In this project, we try, as much as possible, to use Numpy, Pandas, and Matplotlib tools for different steps in the pipeline. However, at certain points, we also need to use some modules from the scikit-learn package which are not part of this course (you may ignore them). We invite you to pay more attention on how Numpy, Pandas, and Matplotlib tools are employed in the data processing pipeline.

In [None]:
# Updating the scikit-learn package to the latest version
!pip install scikit-learn --upgrade

In [None]:
# Importing Packages
import pandas as pd
import numpy as np
import matplotlib.pyplot as plt
from sklearn.datasets import load_diabetes
from sklearn.linear_model import LogisticRegression
from sklearn.tree import DecisionTreeClassifier
from sklearn.naive_bayes import GaussianNB
from sklearn.ensemble import RandomForestClassifier
from sklearn.metrics import accuracy_score, confusion_matrix

## 7.5 Loading the Data and Early Data Inspection

Here, we first load the dataset and then cast the feature matrix and target vectors into Panda dataframe and series, respectively. We can use the `head` function from Pandas to check the feature matrix:

In [None]:
# Load the dataset
data = load_diabetes(scaled=False) # The daya by default is loaded in a Bunch type (an internal scikit-learn class)
X = pd.DataFrame(data.data, columns=data.feature_names)
y = pd.Series(data.target)
feature_names = data.feature_names

X.head()

We can further use `info` function to check the features for missing values and their data types:

In [None]:
X.info()

Finally, the `describe` function can be used to calculate some statistics on the features. The derived statistics can give us some general information about the features. For example, what are the ranges of different features (given the mean, min, and max), or whether we have some outliears in the data (checking the difference between the mean and min/max). However, extracting high-level information by eyeballing vast amount of numbers is not always straightforward. This is why we usually use data visualization.

In [None]:
X.describe()

We can do the same for the outcome measure.

In [None]:
y.describe()

It seems the outcome measure is a continuous variable. Since in this totorial, we are interested in classifying high-risk diabetes patients from the low-risk ones, we need to convert the continuous outcome measure to a binary target variable. To this end, we can use the median as a threshold on the outcome measure. This is an arbitrary choice in this demonstration. We use median to come up with a balanced class distribution. You may try also mean but then you need to deal with unbalanced class distribtuion. This results in a binary labels with 0 for low-risk and 1 for high-risk patients.

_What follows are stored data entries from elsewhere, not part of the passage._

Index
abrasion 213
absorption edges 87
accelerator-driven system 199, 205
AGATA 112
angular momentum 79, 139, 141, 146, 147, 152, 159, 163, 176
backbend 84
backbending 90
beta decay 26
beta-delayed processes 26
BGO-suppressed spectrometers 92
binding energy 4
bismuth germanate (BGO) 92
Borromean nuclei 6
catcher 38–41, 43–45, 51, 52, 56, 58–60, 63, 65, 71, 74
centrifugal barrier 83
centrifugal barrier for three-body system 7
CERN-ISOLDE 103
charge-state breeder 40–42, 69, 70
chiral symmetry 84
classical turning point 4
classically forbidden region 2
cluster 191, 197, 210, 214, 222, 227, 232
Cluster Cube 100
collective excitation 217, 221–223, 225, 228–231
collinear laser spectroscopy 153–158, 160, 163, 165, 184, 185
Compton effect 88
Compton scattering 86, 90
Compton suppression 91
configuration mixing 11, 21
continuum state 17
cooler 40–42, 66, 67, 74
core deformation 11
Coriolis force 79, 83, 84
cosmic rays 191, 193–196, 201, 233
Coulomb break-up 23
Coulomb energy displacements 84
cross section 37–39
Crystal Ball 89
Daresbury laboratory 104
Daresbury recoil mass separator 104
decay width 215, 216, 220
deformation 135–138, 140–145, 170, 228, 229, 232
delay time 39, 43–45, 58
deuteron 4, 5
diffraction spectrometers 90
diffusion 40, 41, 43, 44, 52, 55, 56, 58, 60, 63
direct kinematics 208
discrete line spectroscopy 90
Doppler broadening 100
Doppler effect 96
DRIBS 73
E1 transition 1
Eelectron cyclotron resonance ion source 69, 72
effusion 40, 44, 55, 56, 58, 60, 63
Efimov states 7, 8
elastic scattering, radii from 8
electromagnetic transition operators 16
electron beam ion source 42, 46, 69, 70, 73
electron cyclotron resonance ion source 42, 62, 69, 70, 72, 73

Pay special attention on how we use Numpy built-in functions and operations to implement this conversion. 

In [None]:
# From continuous to binary outcomes 
threshold = np.median(y)  # 
y_binary = np.where(y > threshold, 1, 0)

## 7.6 Exploratory Data Analysis

The purpose of Exploratory Data Analysis (EDA) is multi-fold:

- **Understand Data Characteristics**: EDA helps in getting a feel for the data, understanding its structure, and recognizing patterns or anomalies. This includes identifying data types, checking data dimensions, and recognizing data quality issues such as the presence of missing or outlier values.

- **Summarize Main Features:** It involves summarizing the main characteristics of the dataset. This includes using statistics for central tendency (like mean, median) and dispersion (like standard deviation, interquartile ranges) and visual tools like histograms, box plots, and scatter plots.

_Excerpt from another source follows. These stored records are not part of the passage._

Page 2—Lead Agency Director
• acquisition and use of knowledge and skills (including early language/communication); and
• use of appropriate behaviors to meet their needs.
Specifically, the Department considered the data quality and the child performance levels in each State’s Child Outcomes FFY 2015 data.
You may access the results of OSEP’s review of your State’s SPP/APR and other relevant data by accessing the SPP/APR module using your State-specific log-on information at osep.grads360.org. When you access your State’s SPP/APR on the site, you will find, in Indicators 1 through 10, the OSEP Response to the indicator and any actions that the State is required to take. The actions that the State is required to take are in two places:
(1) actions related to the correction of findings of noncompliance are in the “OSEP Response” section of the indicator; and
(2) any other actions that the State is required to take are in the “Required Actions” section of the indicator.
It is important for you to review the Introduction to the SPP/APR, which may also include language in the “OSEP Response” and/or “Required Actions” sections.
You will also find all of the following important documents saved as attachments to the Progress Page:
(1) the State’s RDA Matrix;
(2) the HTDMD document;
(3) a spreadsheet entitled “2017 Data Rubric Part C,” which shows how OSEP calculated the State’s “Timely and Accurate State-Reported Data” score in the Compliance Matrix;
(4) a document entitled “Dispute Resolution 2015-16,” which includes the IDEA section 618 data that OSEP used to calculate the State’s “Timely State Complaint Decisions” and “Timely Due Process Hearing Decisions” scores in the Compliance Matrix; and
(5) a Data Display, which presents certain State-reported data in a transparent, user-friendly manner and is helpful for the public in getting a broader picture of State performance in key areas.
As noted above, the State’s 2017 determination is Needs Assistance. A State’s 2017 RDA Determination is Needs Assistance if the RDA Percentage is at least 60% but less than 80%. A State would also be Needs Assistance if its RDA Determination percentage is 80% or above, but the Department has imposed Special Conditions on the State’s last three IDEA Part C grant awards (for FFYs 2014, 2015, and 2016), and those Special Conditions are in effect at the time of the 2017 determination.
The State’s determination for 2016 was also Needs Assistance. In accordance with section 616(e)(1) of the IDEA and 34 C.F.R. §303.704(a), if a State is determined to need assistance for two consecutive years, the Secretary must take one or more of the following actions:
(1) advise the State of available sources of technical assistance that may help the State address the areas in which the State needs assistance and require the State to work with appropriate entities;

- **Discover Patterns and Relationships:** EDA involves looking for correlations, trends, and relationships between variables, which can be vital for model building.

- **Facilitate Communication:** Visualizations created during EDA are valuable for communicating findings and insights to non-technical stakeholders, making it easier to explain complex data concepts.



### 7.6.1 Histograms of Features

Histograms are a fundamental tool in Exploratory Data Analysis (EDA) and they serve several key purposes, especially when examining the features of a dataset:

- **Understanding Distributions:** Histograms provide a visual representation of the distribution of a numerical variable. They show how often each range of values (bins) occurs in the dataset. This helps in understanding whether the data is normally distributed, skewed, has multiple modes (peaks), or other distribution characteristics.

- **Identifying Skewness and Symmetry:** By visually inspecting histograms, you can identify if the data for a feature is symmetrically distributed, skewed to the left (negatively skewed), or skewed to the right (positively skewed). This can have implications for certain types of statistical analysis and model selection.

- **Detecting Outliers and Anomalies:** Histograms can help in spotting outliers or anomalies in data. Unusual spikes or gaps in the histogram may indicate outliers or data integrity issues that need further investigation.

- **Guiding Data Transformation:** Based on the shape of the histogram, you might decide to transform the data to fit a certain distribution (e.g., using a logarithmic transformation to handle right-skewed data) which can be beneficial for certain types of statistical analyses or machine learning models.

- **Facilitating Assumption Checking:** For certain statistical tests and models, there are assumptions about the distribution of the data (e.g., normality for linear regression). Histograms can be used to check these assumptions.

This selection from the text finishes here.